BEGIN ENTRIES PROVIDED

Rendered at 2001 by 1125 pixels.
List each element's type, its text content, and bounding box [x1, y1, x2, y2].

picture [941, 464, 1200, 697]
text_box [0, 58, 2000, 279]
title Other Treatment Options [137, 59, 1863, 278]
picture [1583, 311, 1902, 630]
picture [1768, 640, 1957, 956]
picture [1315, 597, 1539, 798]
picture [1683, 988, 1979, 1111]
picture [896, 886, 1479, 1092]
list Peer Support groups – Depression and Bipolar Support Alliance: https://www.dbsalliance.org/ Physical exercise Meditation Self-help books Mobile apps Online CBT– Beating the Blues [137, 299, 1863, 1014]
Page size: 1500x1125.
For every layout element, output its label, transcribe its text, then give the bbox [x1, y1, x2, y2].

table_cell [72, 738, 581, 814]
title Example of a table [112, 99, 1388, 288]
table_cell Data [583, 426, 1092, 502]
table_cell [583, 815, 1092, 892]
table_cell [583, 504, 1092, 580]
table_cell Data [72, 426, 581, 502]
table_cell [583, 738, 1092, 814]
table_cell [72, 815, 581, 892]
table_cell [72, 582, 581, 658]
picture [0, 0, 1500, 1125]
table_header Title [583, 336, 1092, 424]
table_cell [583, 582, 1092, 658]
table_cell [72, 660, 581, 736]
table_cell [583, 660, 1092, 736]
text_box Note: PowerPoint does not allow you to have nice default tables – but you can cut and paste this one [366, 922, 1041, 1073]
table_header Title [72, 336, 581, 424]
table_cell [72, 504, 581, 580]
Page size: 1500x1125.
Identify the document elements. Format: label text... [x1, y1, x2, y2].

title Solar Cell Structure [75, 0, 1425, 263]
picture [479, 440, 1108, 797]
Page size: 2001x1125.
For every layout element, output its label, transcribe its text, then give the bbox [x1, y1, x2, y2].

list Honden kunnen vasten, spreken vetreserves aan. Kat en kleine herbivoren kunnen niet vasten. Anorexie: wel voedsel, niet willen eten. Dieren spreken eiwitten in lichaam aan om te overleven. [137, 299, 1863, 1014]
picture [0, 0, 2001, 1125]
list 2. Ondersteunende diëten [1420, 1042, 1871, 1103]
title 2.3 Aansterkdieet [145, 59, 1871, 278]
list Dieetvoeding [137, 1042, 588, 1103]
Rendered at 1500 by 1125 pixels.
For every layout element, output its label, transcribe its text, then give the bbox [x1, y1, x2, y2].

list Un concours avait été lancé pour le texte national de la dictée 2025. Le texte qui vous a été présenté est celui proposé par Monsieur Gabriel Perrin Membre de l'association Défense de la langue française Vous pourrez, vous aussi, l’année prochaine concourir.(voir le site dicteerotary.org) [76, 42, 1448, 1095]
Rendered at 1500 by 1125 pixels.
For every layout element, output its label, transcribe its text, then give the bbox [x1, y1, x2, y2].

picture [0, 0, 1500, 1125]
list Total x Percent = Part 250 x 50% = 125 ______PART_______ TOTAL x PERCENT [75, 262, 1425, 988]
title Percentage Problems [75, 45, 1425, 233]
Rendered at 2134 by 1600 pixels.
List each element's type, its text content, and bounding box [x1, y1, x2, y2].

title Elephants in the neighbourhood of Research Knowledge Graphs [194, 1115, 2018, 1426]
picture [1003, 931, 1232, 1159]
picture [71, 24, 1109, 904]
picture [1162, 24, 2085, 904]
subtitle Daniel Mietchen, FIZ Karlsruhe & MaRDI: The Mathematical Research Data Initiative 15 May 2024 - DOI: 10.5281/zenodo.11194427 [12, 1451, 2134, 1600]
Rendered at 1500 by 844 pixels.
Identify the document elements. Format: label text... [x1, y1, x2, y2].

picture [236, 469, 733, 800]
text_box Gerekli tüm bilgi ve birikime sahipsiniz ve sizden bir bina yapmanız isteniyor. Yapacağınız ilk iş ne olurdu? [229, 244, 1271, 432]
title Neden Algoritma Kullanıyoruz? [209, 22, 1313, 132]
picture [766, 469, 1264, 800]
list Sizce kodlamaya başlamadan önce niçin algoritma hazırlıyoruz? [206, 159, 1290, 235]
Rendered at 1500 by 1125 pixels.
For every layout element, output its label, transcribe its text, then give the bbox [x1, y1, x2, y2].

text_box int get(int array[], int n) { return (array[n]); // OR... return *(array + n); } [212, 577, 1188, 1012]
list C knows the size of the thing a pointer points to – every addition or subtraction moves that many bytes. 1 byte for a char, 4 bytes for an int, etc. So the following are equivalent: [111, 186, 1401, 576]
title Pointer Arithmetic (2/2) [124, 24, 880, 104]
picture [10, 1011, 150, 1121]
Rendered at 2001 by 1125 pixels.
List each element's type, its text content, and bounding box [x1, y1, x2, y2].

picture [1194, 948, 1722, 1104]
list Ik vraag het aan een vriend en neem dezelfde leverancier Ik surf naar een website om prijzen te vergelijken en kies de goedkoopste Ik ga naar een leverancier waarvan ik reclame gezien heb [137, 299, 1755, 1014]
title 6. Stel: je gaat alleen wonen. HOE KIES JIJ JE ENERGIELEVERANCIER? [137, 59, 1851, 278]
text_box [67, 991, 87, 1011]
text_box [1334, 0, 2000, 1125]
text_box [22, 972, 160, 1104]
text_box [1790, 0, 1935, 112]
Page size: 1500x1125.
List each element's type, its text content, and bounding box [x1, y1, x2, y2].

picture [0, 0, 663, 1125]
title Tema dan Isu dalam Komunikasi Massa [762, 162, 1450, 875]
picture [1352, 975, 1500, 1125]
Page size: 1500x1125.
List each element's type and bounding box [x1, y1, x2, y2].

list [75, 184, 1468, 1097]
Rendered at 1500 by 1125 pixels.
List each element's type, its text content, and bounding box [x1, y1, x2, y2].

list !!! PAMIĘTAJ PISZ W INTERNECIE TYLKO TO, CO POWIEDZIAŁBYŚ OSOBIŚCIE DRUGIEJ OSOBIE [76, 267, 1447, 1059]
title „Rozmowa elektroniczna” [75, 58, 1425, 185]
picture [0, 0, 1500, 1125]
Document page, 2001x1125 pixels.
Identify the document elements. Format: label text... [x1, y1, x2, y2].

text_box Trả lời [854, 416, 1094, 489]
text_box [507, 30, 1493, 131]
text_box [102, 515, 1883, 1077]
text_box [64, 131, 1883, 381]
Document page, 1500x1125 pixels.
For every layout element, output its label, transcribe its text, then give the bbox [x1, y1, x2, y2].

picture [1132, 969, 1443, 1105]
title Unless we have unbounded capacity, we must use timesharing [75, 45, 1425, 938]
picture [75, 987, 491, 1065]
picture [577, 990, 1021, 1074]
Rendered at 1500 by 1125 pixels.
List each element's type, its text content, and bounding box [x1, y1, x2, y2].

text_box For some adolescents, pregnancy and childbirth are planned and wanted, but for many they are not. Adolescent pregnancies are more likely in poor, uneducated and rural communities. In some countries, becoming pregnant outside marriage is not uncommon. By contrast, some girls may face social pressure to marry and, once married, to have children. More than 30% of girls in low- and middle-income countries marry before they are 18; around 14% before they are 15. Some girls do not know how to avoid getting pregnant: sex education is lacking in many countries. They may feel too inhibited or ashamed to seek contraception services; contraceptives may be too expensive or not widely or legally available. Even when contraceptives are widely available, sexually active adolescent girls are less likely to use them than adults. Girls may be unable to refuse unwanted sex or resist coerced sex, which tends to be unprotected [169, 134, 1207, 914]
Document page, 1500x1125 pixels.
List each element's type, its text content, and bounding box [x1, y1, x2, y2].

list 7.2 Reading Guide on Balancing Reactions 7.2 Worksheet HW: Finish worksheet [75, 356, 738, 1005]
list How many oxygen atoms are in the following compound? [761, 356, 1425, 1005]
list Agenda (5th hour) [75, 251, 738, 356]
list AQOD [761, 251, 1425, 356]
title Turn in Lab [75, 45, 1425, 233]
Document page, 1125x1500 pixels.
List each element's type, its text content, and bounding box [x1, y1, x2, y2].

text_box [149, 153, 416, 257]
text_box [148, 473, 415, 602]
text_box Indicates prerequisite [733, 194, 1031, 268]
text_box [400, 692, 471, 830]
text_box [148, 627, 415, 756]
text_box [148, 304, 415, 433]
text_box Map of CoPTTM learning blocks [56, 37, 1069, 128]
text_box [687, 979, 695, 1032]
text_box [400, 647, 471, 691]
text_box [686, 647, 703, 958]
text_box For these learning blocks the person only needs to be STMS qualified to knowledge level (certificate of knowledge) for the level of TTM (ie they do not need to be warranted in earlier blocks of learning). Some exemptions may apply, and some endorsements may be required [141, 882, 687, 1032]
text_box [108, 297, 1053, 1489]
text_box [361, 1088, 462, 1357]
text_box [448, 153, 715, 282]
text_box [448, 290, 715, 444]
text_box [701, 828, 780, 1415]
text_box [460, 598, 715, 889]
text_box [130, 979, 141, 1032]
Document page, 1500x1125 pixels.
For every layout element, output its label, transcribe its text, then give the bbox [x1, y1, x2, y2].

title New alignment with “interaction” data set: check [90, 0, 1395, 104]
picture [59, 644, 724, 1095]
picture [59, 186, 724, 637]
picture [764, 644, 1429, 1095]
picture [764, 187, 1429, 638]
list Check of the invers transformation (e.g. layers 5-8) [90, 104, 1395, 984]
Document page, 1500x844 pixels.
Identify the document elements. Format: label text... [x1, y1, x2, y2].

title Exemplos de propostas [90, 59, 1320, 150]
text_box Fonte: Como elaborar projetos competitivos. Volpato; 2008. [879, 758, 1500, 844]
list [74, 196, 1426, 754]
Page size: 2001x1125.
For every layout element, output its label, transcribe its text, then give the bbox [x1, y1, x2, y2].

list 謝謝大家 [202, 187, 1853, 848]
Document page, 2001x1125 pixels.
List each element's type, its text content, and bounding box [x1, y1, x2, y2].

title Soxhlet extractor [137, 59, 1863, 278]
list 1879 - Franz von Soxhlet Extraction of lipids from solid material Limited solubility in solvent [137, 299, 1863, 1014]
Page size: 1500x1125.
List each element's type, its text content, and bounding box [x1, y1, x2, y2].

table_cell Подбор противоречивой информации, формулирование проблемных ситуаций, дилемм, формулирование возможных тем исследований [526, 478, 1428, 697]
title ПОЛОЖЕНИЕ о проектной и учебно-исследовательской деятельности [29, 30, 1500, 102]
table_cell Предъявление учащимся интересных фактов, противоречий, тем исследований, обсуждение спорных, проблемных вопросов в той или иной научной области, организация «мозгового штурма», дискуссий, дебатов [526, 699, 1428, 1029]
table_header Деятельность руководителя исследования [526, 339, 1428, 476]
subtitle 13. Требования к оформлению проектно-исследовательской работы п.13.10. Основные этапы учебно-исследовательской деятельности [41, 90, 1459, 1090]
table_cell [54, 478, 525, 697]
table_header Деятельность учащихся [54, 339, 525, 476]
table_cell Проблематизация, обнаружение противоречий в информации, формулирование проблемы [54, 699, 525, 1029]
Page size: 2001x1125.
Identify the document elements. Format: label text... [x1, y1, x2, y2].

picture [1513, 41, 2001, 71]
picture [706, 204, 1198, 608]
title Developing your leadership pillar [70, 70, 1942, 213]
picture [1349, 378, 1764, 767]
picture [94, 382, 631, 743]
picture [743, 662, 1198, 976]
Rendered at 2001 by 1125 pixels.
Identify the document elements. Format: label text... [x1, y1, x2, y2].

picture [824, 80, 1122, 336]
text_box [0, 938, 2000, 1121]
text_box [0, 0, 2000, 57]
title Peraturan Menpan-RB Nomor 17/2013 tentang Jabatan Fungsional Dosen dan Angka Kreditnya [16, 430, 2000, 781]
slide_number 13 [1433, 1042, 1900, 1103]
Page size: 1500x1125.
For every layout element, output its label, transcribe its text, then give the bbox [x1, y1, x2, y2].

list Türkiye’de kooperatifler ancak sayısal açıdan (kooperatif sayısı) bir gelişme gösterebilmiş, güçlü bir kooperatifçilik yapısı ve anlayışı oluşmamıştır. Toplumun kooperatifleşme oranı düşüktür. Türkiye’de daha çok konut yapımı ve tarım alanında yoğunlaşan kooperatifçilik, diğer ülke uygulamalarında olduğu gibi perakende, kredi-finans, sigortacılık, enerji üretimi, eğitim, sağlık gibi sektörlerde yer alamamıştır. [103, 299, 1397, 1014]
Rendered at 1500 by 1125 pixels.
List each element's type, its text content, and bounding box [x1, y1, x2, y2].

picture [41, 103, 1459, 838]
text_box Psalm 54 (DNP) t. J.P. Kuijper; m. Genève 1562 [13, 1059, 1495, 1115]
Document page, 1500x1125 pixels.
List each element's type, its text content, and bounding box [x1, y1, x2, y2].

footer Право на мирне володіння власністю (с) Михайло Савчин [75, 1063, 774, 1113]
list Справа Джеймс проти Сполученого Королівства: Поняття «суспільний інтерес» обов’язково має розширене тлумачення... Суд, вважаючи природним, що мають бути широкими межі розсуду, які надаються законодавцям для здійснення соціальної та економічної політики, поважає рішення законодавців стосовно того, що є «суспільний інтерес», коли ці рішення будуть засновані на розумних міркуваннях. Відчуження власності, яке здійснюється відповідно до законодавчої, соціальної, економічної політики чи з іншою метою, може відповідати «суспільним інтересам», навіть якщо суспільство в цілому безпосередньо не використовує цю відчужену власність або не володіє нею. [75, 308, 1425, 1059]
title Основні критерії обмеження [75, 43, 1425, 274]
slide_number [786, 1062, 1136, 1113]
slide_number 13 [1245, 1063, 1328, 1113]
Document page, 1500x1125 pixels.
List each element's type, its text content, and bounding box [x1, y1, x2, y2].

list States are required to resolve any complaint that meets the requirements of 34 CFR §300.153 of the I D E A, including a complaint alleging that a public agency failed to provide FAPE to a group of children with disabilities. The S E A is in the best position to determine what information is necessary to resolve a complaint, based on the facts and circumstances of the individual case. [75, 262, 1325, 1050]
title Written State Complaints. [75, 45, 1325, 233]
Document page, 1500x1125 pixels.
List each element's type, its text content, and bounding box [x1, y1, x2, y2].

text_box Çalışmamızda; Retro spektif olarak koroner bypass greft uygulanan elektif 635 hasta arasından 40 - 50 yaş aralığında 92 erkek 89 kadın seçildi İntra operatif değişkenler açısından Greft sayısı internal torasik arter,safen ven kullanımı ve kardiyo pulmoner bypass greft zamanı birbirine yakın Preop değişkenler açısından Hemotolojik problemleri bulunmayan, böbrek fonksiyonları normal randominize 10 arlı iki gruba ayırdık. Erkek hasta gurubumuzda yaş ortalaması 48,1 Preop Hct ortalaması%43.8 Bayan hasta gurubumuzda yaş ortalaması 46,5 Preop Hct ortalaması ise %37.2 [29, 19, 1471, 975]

END ENTRIES PROVIDED

| EXERCISE |
In the data above, start at the line that has "text_box [102, 515, 1883, 1077]", stop after the line that has "Document page, 1125x1500 pixels.", and print every line in between exactly as it stands.

| SOLUTION TO THE EXERCISE |
text_box [102, 515, 1883, 1077]
text_box [64, 131, 1883, 381]
Document page, 1500x1125 pixels.
For every layout element, output its label, transcribe its text, then give the bbox [x1, y1, x2, y2].

picture [1132, 969, 1443, 1105]
title Unless we have unbounded capacity, we must use timesharing [75, 45, 1425, 938]
picture [75, 987, 491, 1065]
picture [577, 990, 1021, 1074]
Rendered at 1500 by 1125 pixels.
List each element's type, its text content, and bounding box [x1, y1, x2, y2].

text_box For some adolescents, pregnancy and childbirth are planned and wanted, but for many they are not. Adolescent pregnancies are more likely in poor, uneducated and rural communities. In some countries, becoming pregnant outside marriage is not uncommon. By contrast, some girls may face social pressure to marry and, once married, to have children. More than 30% of girls in low- and middle-income countries marry before they are 18; around 14% before they are 15. Some girls do not know how to avoid getting pregnant: sex education is lacking in many countries. They may feel too inhibited or ashamed to seek contraception services; contraceptives may be too expensive or not widely or legally available. Even when contraceptives are widely available, sexually active adolescent girls are less likely to use them than adults. Girls may be unable to refuse unwanted sex or resist coerced sex, which tends to be unprotected [169, 134, 1207, 914]
Document page, 1500x1125 pixels.
List each element's type, its text content, and bounding box [x1, y1, x2, y2].

list 7.2 Reading Guide on Balancing Reactions 7.2 Worksheet HW: Finish worksheet [75, 356, 738, 1005]
list How many oxygen atoms are in the following compound? [761, 356, 1425, 1005]
list Agenda (5th hour) [75, 251, 738, 356]
list AQOD [761, 251, 1425, 356]
title Turn in Lab [75, 45, 1425, 233]
Document page, 1125x1500 pixels.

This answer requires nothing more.